### Work order
Count the lines below that contain the string "Policy", with case mattering, and give only that number.
Content starts
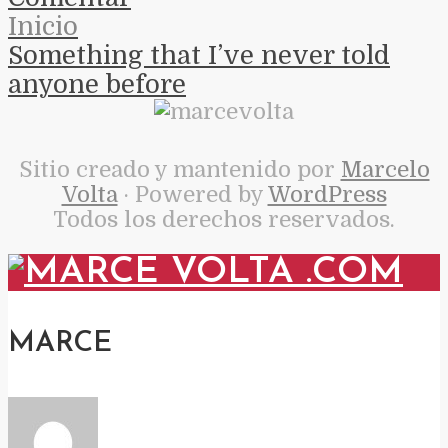
Inicio
Something that I’ve never told
anyone before
Sitio creado y mantenido por
Marcelo
Volta
· Powered by
WordPress
Todos los derechos reservados.
MARCE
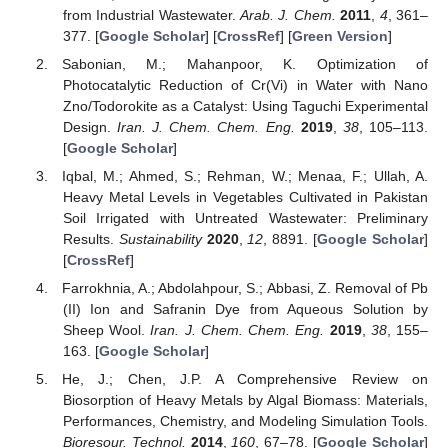
from Industrial Wastewater.
Arab. J. Chem.
2011
,
4
, 361–
377. [
Google Scholar
] [
CrossRef
] [
Green Version
]
Sabonian, M.; Mahanpoor, K. Optimization of
Photocatalytic Reduction of Cr(Vi) in Water with Nano
Zno/Todorokite as a Catalyst: Using Taguchi Experimental
Design.
Iran. J. Chem. Chem. Eng.
2019
,
38
, 105–113.
[
Google Scholar
]
Iqbal, M.; Ahmed, S.; Rehman, W.; Menaa, F.; Ullah, A.
Heavy Metal Levels in Vegetables Cultivated in Pakistan
Soil Irrigated with Untreated Wastewater: Preliminary
Results.
Sustainability
2020
,
12
, 8891. [
Google Scholar
]
[
CrossRef
]
Farrokhnia, A.; Abdolahpour, S.; Abbasi, Z. Removal of Pb
(II) Ion and Safranin Dye from Aqueous Solution by
Sheep Wool.
Iran. J. Chem. Chem. Eng.
2019
,
38
, 155–
163. [
Google Scholar
]
He, J.; Chen, J.P. A Comprehensive Review on
Biosorption of Heavy Metals by Algal Biomass: Materials,
Performances, Chemistry, and Modeling Simulation Tools.
Bioresour. Technol.
2014
,
160
, 67–78. [
Google Scholar
]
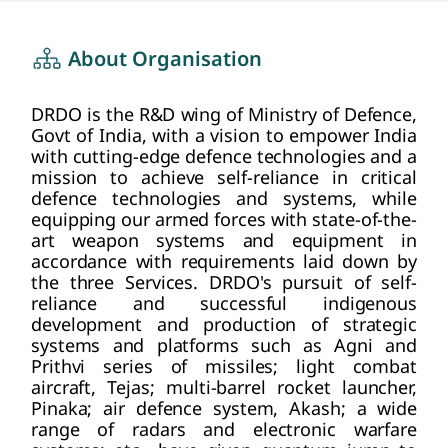
about us
HOME
About Organisation
DRDO is the R&D wing of Ministry of Defence,
Govt of India, with a vision to empower India
with cutting-edge defence technologies and a
mission to achieve self-reliance in critical
defence technologies and systems, while
equipping our armed forces with state-of-the-
art weapon systems and equipment in
accordance with requirements laid down by
the three Services. DRDO's pursuit of self-
reliance and successful indigenous
development and production of strategic
systems and platforms such as Agni and
Prithvi series of missiles; light combat
aircraft, Tejas; multi-barrel rocket launcher,
Pinaka; air defence system, Akash; a wide
range of radars and electronic warfare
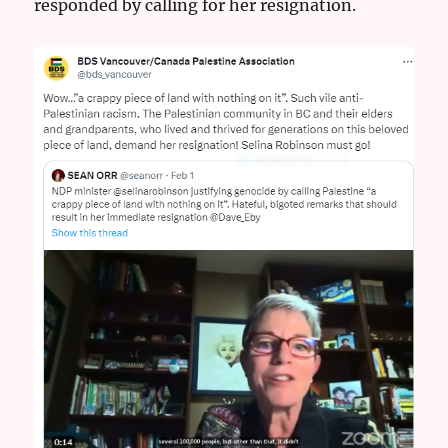
responded by calling for her resignation.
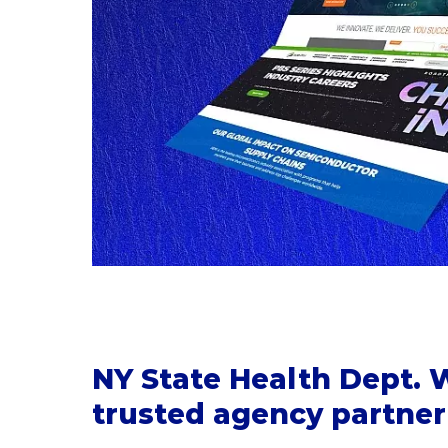
NY State Health Dept.
trusted agency partner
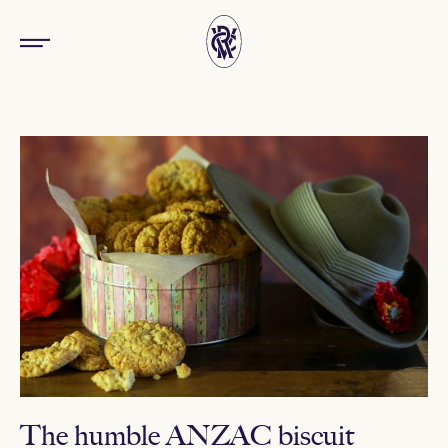
The humble ANZAC biscuit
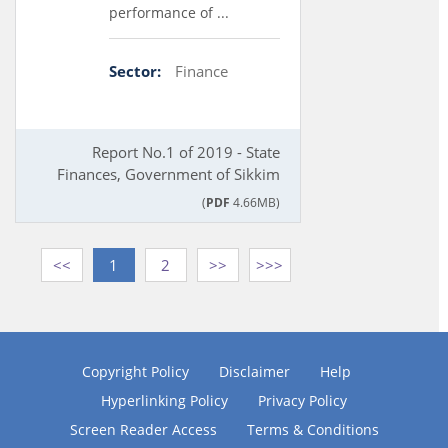
performance of ...
Sector:
Finance
Report No.1 of 2019 - State
Finances, Government of Sikkim
(
PDF
4.66MB)
<<
1
2
>>
>>>
Copyright Policy
Disclaimer
Help
Hyperlinking Policy
Privacy Policy
Screen Reader Access
Terms & Conditions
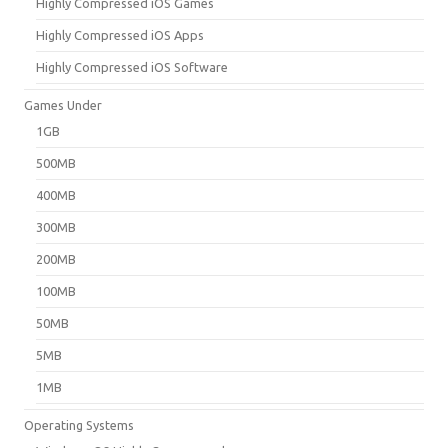
Highly Compressed iOS Games
Highly Compressed iOS Apps
Highly Compressed iOS Software
Games Under
1GB
500MB
400MB
300MB
200MB
100MB
50MB
5MB
1MB
Operating Systems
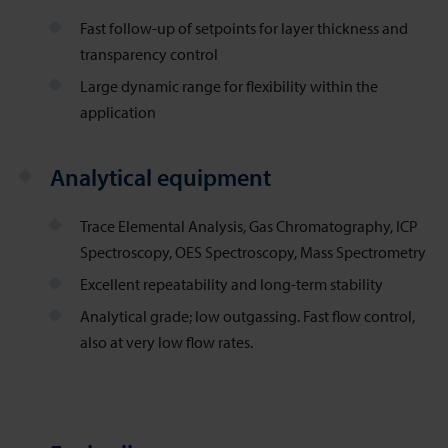
Fast follow-up of setpoints for layer thickness and
transparency control
Large dynamic range for flexibility within the
application
Analytical equipment
Trace Elemental Analysis, Gas Chromatography, ICP
Spectroscopy, OES Spectroscopy, Mass Spectrometry
Excellent repeatability and long-term stability
Analytical grade; low outgassing. Fast flow control,
also at very low flow rates.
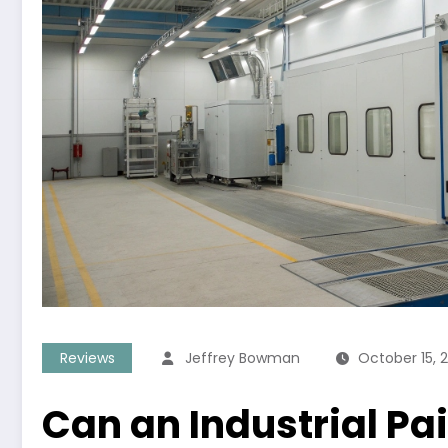
Reviews
Jeffrey Bowman
October 15, 
Can an Industrial Pa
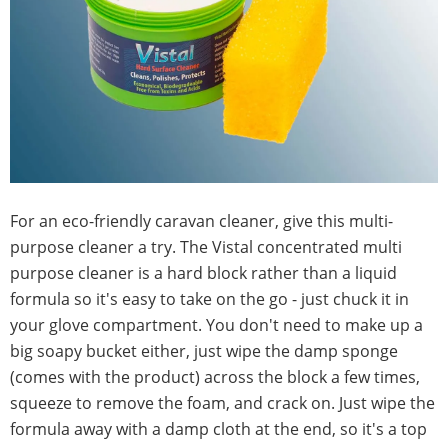
For an eco-friendly caravan cleaner, give this multi-
purpose cleaner a try. The Vistal concentrated multi
purpose cleaner is a hard block rather than a liquid
formula so it's easy to take on the go - just chuck it in
your glove compartment. You don't need to make up a
big soapy bucket either, just wipe the damp sponge
(comes with the product) across the block a few times,
squeeze to remove the foam, and crack on. Just wipe the
formula away with a damp cloth at the end, so it's a top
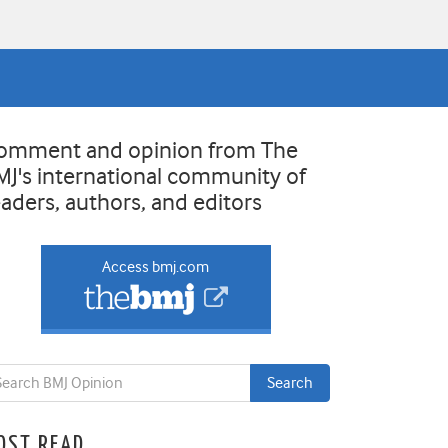
omment and opinion from The
MJ's international community of
eaders, authors, and editors
Access bmj.com
OST READ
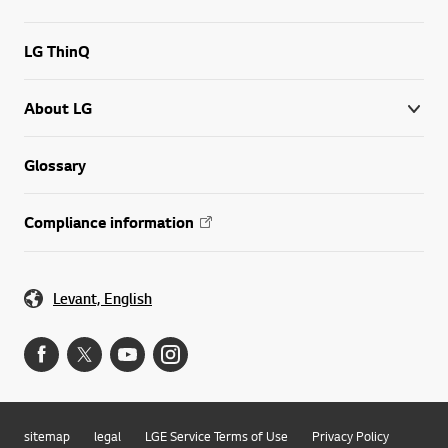
LG ThinQ
About LG
Glossary
Compliance information
Levant, English
sitemap
legal
LGE Service Terms of Use
Privacy Policy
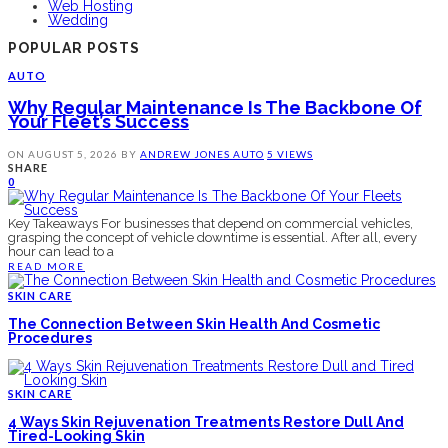
Web Hosting
Wedding
POPULAR POSTS
AUTO
Why Regular Maintenance Is The Backbone Of
Your Fleet’s Success
ON
AUGUST 5, 2026
BY
ANDREW JONES
AUTO
5 VIEWS
SHARE
0
Key Takeaways For businesses that depend on commercial vehicles,
grasping the concept of vehicle downtime is essential. After all, every
hour can lead to a
READ MORE
SKIN CARE
The Connection Between Skin Health And Cosmetic
Procedures
SKIN CARE
4 Ways Skin Rejuvenation Treatments Restore Dull And
Tired-Looking Skin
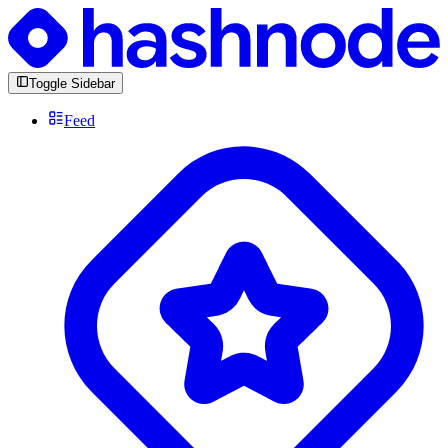
Toggle Sidebar
Feed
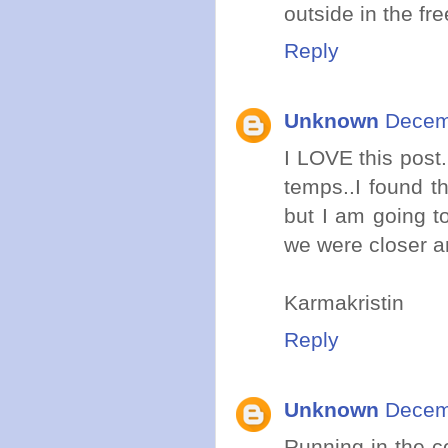
outside in the fr
Reply
Unknown
Decemb
I LOVE this post.
temps..I found th
but I am going t
we were closer a
Karmakristin
Reply
Unknown
Decemb
Running in the 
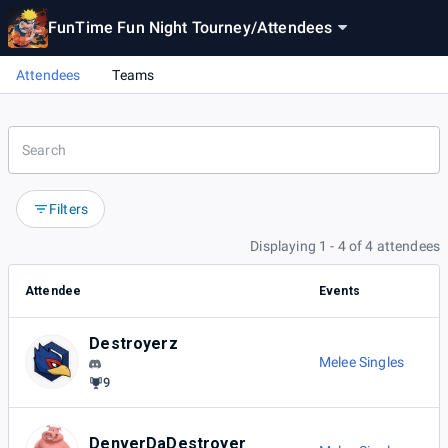
FunTime Fun Night Tourney
/
Attendees
Attendees
Teams
Filters
Displaying 1 - 4 of 4 attendees
Attendee
Events
Destroyerz
Melee Singles
9
DenverDaDestroyer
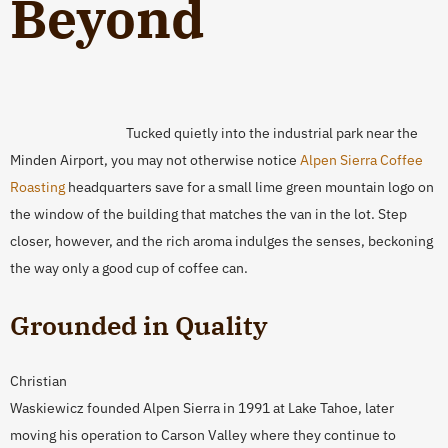
Beyond
Tucked quietly into the industrial park near the
Minden Airport, you may not otherwise notice
Alpen Sierra Coffee
Roasting
headquarters save for a small lime green mountain logo on
the window of the building that matches the van in the lot. Step
closer, however, and the rich aroma indulges the senses, beckoning
the way only a good cup of coffee can.
Grounded in Quality
Christian
Waskiewicz founded Alpen Sierra in 1991 at Lake Tahoe, later
moving his operation to Carson Valley where they continue to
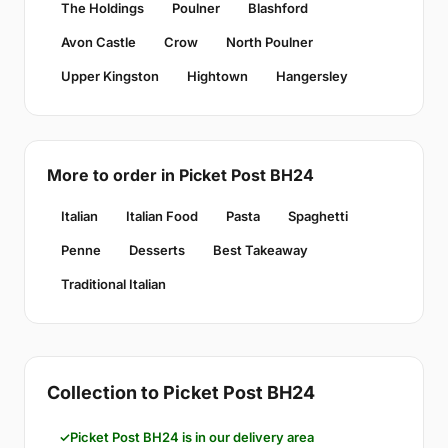
The Holdings
Poulner
Blashford
Avon Castle
Crow
North Poulner
Upper Kingston
Hightown
Hangersley
More to order in Picket Post BH24
Italian
Italian Food
Pasta
Spaghetti
Penne
Desserts
Best Takeaway
Traditional Italian
Collection to Picket Post BH24
Picket Post BH24 is in our delivery area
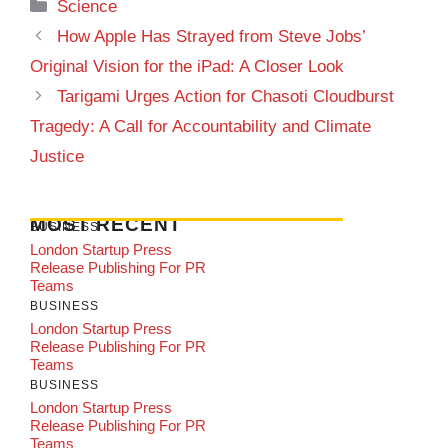
Categories
Science
How Apple Has Strayed from Steve Jobs’
Original Vision for the iPad: A Closer Look
Tarigami Urges Action for Chasoti Cloudburst
Tragedy: A Call for Accountability and Climate
Justice
MOST RECENT
BUSINESS
London Startup Press
Release Publishing For PR
Teams
BUSINESS
London Startup Press
Release Publishing For PR
Teams
BUSINESS
London Startup Press
Release Publishing For PR
Teams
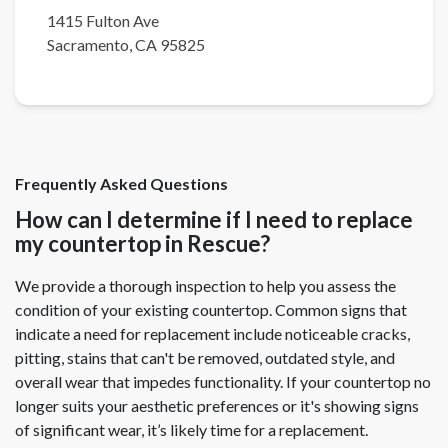
1415 Fulton Ave
Sacramento
,
CA
95825
Frequently Asked Questions
How can I determine if I need to replace
my countertop in Rescue?
We provide a thorough inspection to help you assess the
condition of your existing countertop. Common signs that
indicate a need for replacement include noticeable cracks,
pitting, stains that can't be removed, outdated style, and
overall wear that impedes functionality. If your countertop no
longer suits your aesthetic preferences or it's showing signs
of significant wear, it’s likely time for a replacement.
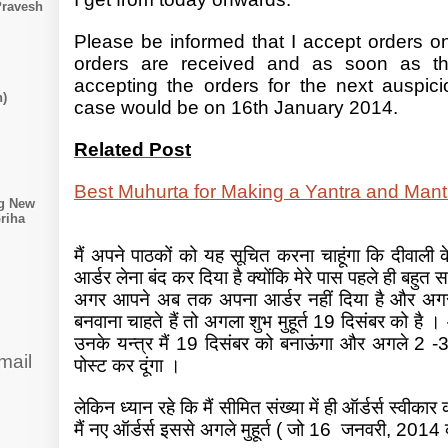
Pravesh
Please be informed that I accept orders onl
orders are received and as soon as th
accepting the orders for the next auspic
n)
case would be on 16th January 2014.
Related Post
Best Muhurta for Making a Yantra and Mant
ng New
riha
मैं अपने पाठकों को यह सूचित करना चाहूंगा कि दीवाली के म
आर्डर लेना बंद कर दिया है क्योंकि मेरे पास पहले ही बहुत स
अगर आपने अब तक अपना आर्डर नहीं दिया है और अगर
बनवाना चाहते हैं तो अगला शुभ मुहूर्त 19 दिसंबर को है ।
उनके यन्त्र मैं 19 दिसंबर को बनाऊंगा और अगले 2 -3
mail
पोस्ट कर दूंगा ।
लेकिन ध्यान रहे कि मैं सीमित संख्या में ही ऑर्डर्स स्वीकार 
मैं नए ऑर्डर्स इससे अगले मुहूर्त ( जो 16 जनवरी, 2014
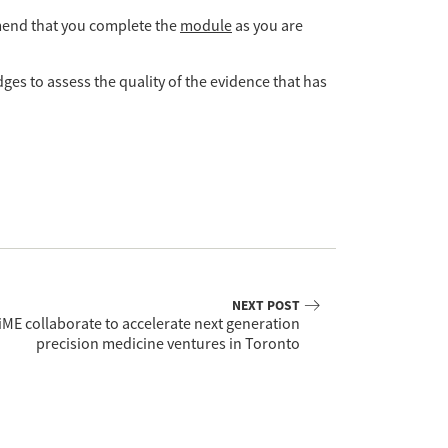
mmend that you complete the
module
as you are
ges to assess the quality of the evidence that has
NEXT POST
ME collaborate to accelerate next generation
precision medicine ventures in Toronto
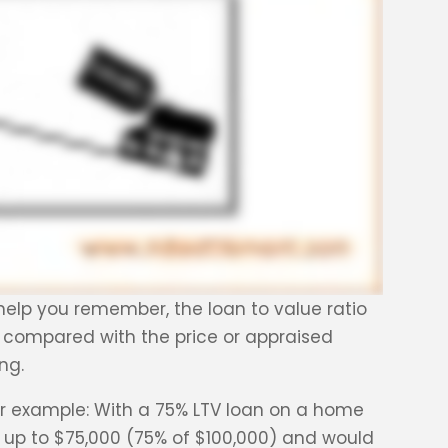
o help you remember, the loan to value ratio
 compared with the price or appraised
ng.
For example: With a 75% LTV loan on a home
 up to $75,000 (75% of $100,000) and would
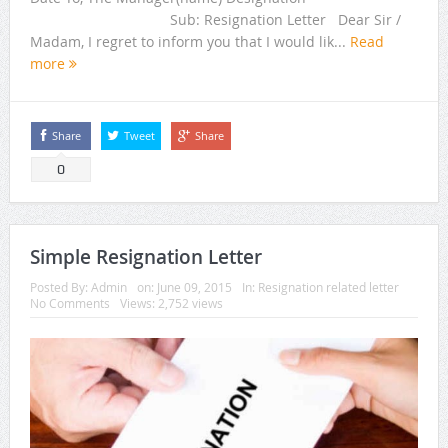
Sub: Resignation Letter Dear Sir /
Madam, I regret to inform you that I would lik...
Read
more
Share
Tweet
Share
0
Simple Resignation Letter
Posted By:
Admin
on:
June 09, 2015
In:
Resignation related letter
No Comments
Views: 2,752 views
Content ends
### Response to the exercise
4